Nous avions des rapports d’affaires très suivis avec le noble polonais à qui appartenaient la plus grande partie de la ville et de la campagne environnante. Plusieurs familles juives vivaient sur ses terres et exploitaient comme locataires ses moulins, ses auberges, ses fermes et ses forêts. Quand, peu de temps après, nous eûmes l’occasion de le voir, il nous parla de ses déboires comme propriétaire et se plaignit des loyers trop bas. Les augmenter était impossible, car s’il le faisait, ses locataires juifs le quitteraient, ce qui serait un rude coup pour ses revenus. L’occasion était bonne, nous la saisîmes. « Rien d’étonnant à cela, dîmes-nous, le Rabbi de Zlotchov a interdit aux Juifs de se faire concurrence en proposant des loyers plus élevés. N’était cette immixtion, vos revenus auraient maintenant plus que doublé. »
Le noble réfléchit. Le responsable était donc le Rabbi ! Il en conçut une grande colère. « Je lui apprendrai à se mêler de ce qui ne le regarde pas ! », fit-il d’un ton menaçant. Il dépêcha des gardes armés avec l’ordre de ramener le Rabbi dans les chaînes. Quand ceux-ci pénétrèrent dans le cabinet de travail du saint homme et le virent en prières enveloppé de son talith et revêtu des téfilines, ils furent saisis d’effroi et se sentirent incapables d’exécuter l’ordre qui leur avait été donné. Ils revinrent bredouilles au château. Pendant ce temps, il y avait grand branle-bas dans la ville. Le bruit avait couru qu’un grave danger menaçait le saint Rabbi. On se rendit en hâte chez lui. Il apaisa ses visiteurs puis, accompagné de son chamach (bedeau), il prit le chemin du château.
Mille excuses !
Dans la vaste salle, un grand nombre de nobles et de princes s’adonnaient à de bruyantes libations. L’atmosphère était à la joie, des musiciens jouaient sur leurs instruments et le vin coulait à flots. On n’entendait que la clameur générale qu’entrecoupaient les éclats de rire. Soudain les musiciens s’arrêtèrent de jouer, les conversations et les rires s’interrompirent et les valets, qui s’affairaient, demeurèrent cloués sur place. Un étrange silence tomba sur l’assistance à mesure que les regards se portaient sur le visiteur inattendu. Un frémissement parcourut comme une vague toute la salle. Le saint Rabbi se dirigea vers le maître de céans et lui dit : « Vous désiriez me voir ? »
Le noble se confondit aussitôt en d’abondantes excuses : « Pardonnez-moi, saint Rabbi, de vous déranger, dit-il. Je n’aurais jamais songé à le faire, n’étaient ces deux méchants Juifs... Vous pouvez compter sur moi, ils ne perdent rien à attendre pour vous avoir si bassement calomnié. »
Le Rabbi exhorta son interlocuteur à ne pas faire de mal à ces deux Juifs, ni à aucun autre. Puis il prit congé.

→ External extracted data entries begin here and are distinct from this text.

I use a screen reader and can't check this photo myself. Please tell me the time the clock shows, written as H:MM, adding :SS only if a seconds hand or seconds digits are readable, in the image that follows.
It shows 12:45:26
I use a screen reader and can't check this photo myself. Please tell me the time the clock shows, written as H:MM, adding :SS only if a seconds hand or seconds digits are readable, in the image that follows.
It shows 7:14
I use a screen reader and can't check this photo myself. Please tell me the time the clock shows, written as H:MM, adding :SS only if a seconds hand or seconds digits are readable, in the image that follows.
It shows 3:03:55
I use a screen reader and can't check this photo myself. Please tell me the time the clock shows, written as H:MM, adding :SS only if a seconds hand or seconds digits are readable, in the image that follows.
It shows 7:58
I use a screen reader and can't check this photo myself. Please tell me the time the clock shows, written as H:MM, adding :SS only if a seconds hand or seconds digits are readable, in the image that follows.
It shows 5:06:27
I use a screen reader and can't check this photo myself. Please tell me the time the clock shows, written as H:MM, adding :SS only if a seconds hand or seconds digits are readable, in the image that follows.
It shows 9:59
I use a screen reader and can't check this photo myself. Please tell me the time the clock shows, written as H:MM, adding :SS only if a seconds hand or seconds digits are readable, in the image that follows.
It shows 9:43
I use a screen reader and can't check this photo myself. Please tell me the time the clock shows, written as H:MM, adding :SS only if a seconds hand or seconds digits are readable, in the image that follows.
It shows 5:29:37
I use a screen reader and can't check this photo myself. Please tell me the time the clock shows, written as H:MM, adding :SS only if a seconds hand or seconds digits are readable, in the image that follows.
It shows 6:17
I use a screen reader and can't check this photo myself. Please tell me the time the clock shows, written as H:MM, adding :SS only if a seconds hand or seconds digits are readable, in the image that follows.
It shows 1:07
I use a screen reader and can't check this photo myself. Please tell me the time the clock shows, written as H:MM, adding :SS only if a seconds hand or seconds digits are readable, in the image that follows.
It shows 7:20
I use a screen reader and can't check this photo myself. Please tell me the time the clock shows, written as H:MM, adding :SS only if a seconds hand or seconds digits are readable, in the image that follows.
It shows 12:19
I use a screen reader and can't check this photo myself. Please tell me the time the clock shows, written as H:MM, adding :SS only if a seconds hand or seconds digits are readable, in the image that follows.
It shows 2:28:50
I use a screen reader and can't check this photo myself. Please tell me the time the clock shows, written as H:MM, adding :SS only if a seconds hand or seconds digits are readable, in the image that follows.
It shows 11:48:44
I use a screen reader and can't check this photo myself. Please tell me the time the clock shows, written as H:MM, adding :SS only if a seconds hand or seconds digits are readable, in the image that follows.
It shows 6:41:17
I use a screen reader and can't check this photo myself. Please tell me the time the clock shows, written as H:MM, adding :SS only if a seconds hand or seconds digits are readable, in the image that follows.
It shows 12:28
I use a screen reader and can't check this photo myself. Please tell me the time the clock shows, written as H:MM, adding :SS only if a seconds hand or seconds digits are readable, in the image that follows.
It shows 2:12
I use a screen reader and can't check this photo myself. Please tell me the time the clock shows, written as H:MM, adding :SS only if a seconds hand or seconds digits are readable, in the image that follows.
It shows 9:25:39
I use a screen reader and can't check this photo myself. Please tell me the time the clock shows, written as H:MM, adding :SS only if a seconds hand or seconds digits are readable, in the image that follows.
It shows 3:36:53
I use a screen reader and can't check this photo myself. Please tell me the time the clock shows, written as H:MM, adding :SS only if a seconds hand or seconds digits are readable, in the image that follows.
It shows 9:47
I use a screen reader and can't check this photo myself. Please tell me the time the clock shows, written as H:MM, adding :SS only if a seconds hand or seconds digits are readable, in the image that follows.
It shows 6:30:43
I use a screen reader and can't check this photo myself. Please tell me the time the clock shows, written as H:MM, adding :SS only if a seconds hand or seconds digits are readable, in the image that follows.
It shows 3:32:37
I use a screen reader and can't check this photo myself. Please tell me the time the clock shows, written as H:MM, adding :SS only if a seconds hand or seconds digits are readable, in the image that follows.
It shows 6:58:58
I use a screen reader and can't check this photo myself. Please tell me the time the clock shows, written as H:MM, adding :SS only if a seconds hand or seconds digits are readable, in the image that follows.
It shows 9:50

Depuis ce jour, conclurent les deux mendiants, les choses se gâtèrent pour nous. Chaque affaire que nous entreprenions tournait mal et nous perdions beaucoup d’argent. Au bout de quelque temps, il ne nous en resta plus. De riches que nous étions, nous devînmes si pauvres que nous fûmes réduits à demander l’aumône... Aidez-nous, saint Rabbi, aidez-nous !
Les deux mendiants pleuraient à chaudes larmes. Il y eut un moment de silence que rompaient seulement les sanglots des deux infortunés. Le saint Rabbi Elimélekh avait fermé les yeux et réfléchissait profondément. Quand il les rouvrit, son regard était plein de douceur et d’amitié. Il dit aux deux hommes : « Vous avez été assez punis pour vos péchés. Le fait de les avoir confessés publiquement montre que votre repentance est sincère. Asseyez-vous maintenant et joignez-vous à nous... »
Quand les deux pauvres quittèrent la maison du Rabbi, ils se sentaient réconfortés et pleins d’un courage renouvelé. Le Rabbi leur avait prêté un peu d’argent afin qu’ils pussent ouvrir un nouveau commerce. Ils avaient fait le vœu de retrouver à tout prix la pauvre veuve et ses orphelins et d’en prendre soin aussi longtemps qu’ils vivraient. Ils n’étaient plus ni nus ni affamés, car leurs âmes baignaient désormais dans une chaleur si douce qu’ils n’en avaient jamais éprouvée de pareille.